A great many teachers feel a much stronger interest in the one or two scholars they may have in Surveying or in Latin than they do in the large classes in the elementary branches which fill the school. But a moment’s reflection will show that such a preference is founded on a very mistaken view. Leading forward one or two minds from step to step in an advanced study is certainly far inferior in real dignity and importance to opening all the stores of written knowledge to fifty or a hundred. The man who neglects the interests of his school in these great branches to devote his time to two or three, or half a dozen older scholars, is unjust both to his employers and to himself.
It is the duty, therefore, of every teacher who commences a common district school for a single season to make, when he commences, an estimate of the state of his pupils in reference to these three branches. How do they all write? How do they all read? How do they calculate? It would be well if he would make a careful examination of the school in this respect. Let them all write a specimen. Let all read, and let him make a memorandum of the manner, noticing how many read fluently, how many with difficulty, how many know only their letters, and how many are to be taught these. Let him ascertain, also, what progress they have made in arithmetic—how many can readily perform the elementary processes, and what number need instruction in these. After thus surveying the ground, let him form his plan, and lay out his whole strength in carrying forward as rapidly as possible the whole school in these studies. By this means he is acting most directly and powerfully on the intelligence of the whole future community in that place. He is opening to fifty or a hundred minds stores of knowledge which they will go on exploring for years to come. What a descent now from such a work as this to the mere hearing of the recitation of two or three boys in Trigonometry!

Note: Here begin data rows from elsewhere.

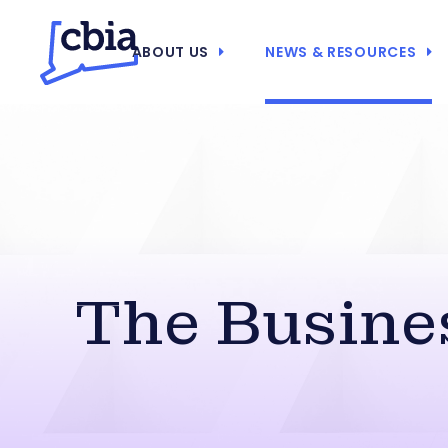
ABOUT US
NEWS & RESOURCES
The Busines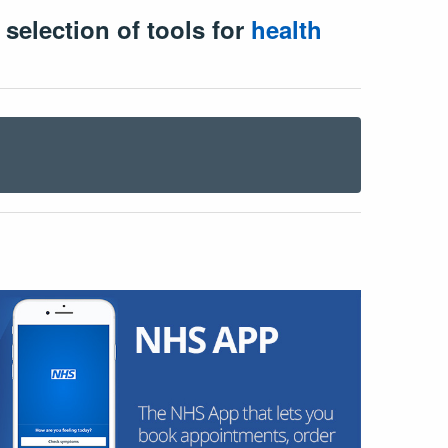
 selection of tools for
health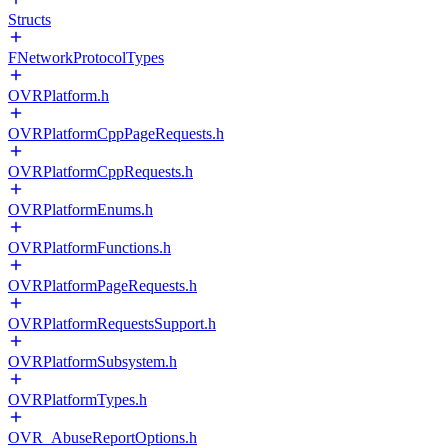
Structs
FNetworkProtocolTypes
OVRPlatform.h
OVRPlatformCppPageRequests.h
OVRPlatformCppRequests.h
OVRPlatformEnums.h
OVRPlatformFunctions.h
OVRPlatformPageRequests.h
OVRPlatformRequestsSupport.h
OVRPlatformSubsystem.h
OVRPlatformTypes.h
OVR_AbuseReportOptions.h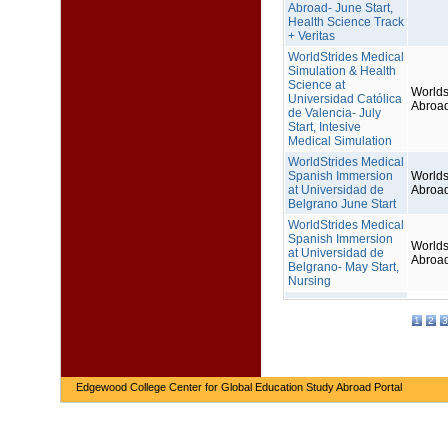
Abroad- June Start,
Health Science Track
+ Veritas
WorldStrides Medical
Simulation & Health
Science at
Worlds
Universidad Católica
Abroa
de Valencia- July
Start, Intesive
Medical Simulation
WorldStrides Medical
Spanish Immersion
Worlds
at Universidad de
Abroa
Belgrano June Start
WorldStrides Medical
Spanish Immersion
Worlds
at Universidad de
Abroa
Belgrano- May Start,
Nursing
1
2
3
Edgewood College Center for Global Education Study Abroad Portal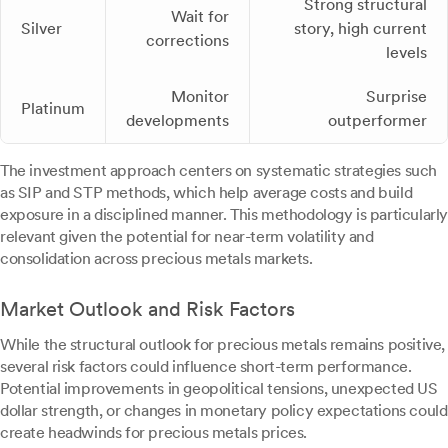
Strong structural
Wait for
Silver
story, high current
corrections
levels
Monitor
Surprise
Platinum
developments
outperformer
The investment approach centers on systematic strategies such
as SIP and STP methods, which help average costs and build
exposure in a disciplined manner. This methodology is particularly
relevant given the potential for near-term volatility and
consolidation across precious metals markets.
Market Outlook and Risk Factors
While the structural outlook for precious metals remains positive,
several risk factors could influence short-term performance.
Potential improvements in geopolitical tensions, unexpected US
dollar strength, or changes in monetary policy expectations could
create headwinds for precious metals prices.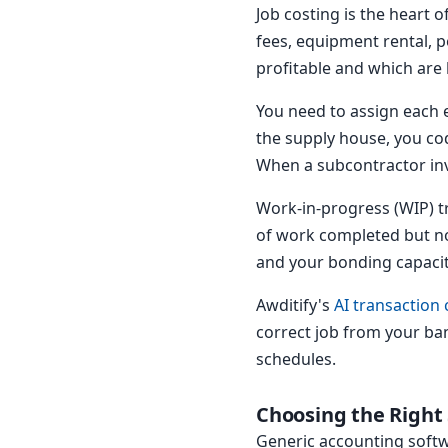
Job costing is the heart 
fees, equipment rental, p
profitable and which are
You need to assign each 
the supply house, you cod
When a subcontractor invo
Work-in-progress (WIP) tr
of work completed but not
and your bonding capacity
Awditify's
AI transaction 
correct job from your ba
schedules.
Choosing the Right
Generic accounting softw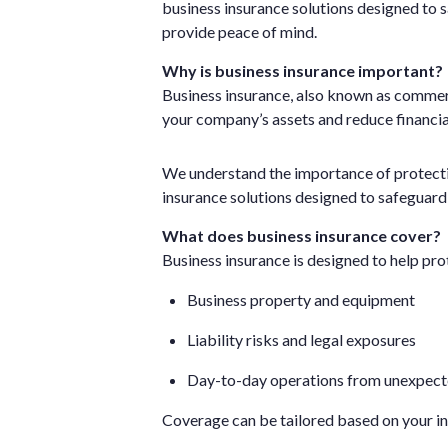
business insurance solutions designed to 
provide peace of mind.
Why is business insurance important?
Business insurance, also known as commerc
your company’s assets and reduce financia
We understand the importance of protectin
insurance solutions designed to safeguard
What does business insurance cover?
Business insurance is designed to help pro
Business property and equipment
Liability risks and legal exposures
Day-to-day operations from unexpect
Coverage can be tailored based on your ind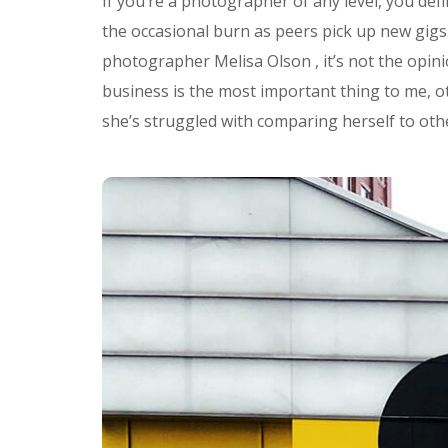
If you’re a photographer of any level, you defi
the occasional burn as peers pick up new gigs 
photographer Melisa Olson , it’s not the opi
business is the most important thing to me, ot
she’s struggled with comparing herself to othe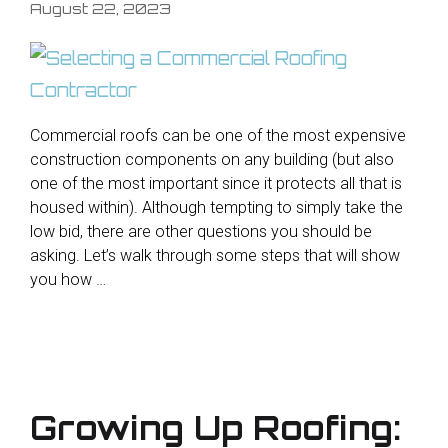
August 22, 2023
Commercial roofs can be one of the most expensive
construction components on any building (but also
one of the most important since it protects all that is
housed within). Although tempting to simply take the
low bid, there are other questions you should be
asking. Let’s walk through some steps that will show
you how …
Growing Up Roofing: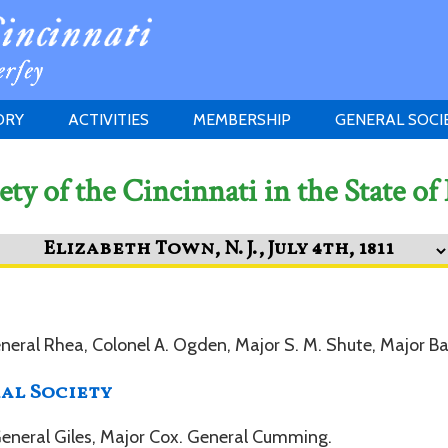
ORY
ACTIVITIES
MEMBERSHIP
GENERAL SOCI
INSTITUTION
MEETINGS
ELIGIBILITY
ety of the Cincinnati in the State of
JERSEY SOCIETY
HISTORY PRIZE
PROPOSITI
GRANTS PROGRAM
MEMBERSHIP INQUIRIES
HEITMAN'S REGISTER
eneral Rhea, Colonel A. Ogden, Major S. M. Shute, Major Ba
al Society
 General Giles, Major Cox. General Cumming.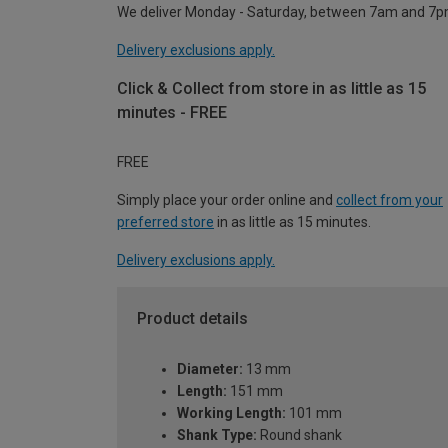
We deliver Monday - Saturday, between 7am and 7p
Delivery exclusions apply.
Click & Collect from store in as little as 15
minutes - FREE
FREE
Simply place your order online and
collect from your
preferred store
in as little as 15 minutes.
Delivery exclusions apply.
Product details
Diameter:
13 mm
Length:
151 mm
Working Length:
101 mm
Shank Type:
Round shank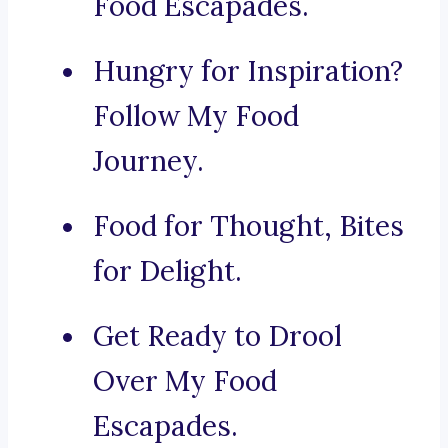
Food Escapades.
Hungry for Inspiration?
Follow My Food
Journey.
Food for Thought, Bites
for Delight.
Get Ready to Drool
Over My Food
Escapades.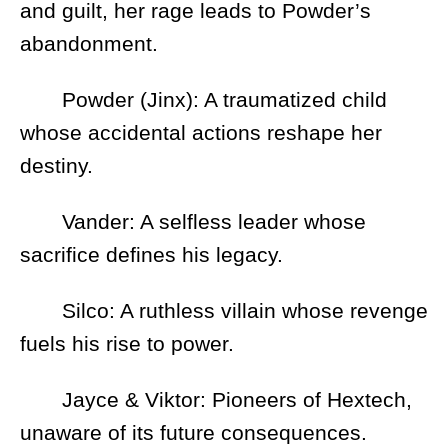
and guilt, her rage leads to Powder’s
abandonment.
Powder (Jinx): A traumatized child
whose accidental actions reshape her
destiny.
Vander: A selfless leader whose
sacrifice defines his legacy.
Silco: A ruthless villain whose revenge
fuels his rise to power.
Jayce & Viktor: Pioneers of Hextech,
unaware of its future consequences.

I repeat it, that a thorough and enlightened survey of the whole school should be taken, and plans formed for elevating the whole mass in those great branches of knowledge which are to be of immediate practical use to them in future life.
If the school is one more advanced in respect to the age and studies of the pupils, the teacher should, in the same manner, before he forms his plans, consider well what are the great objects which he has to accomplish. He should ascertain what is the existing state of his school both as to knowledge and character; how long, generally, his pupils are to remain under his care; what are to be their future stations and conditions in life, and what objects he can reasonably hope to effect for them while they remain under his influence. By means of this forethought and consideration he will be enabled to work understandingly.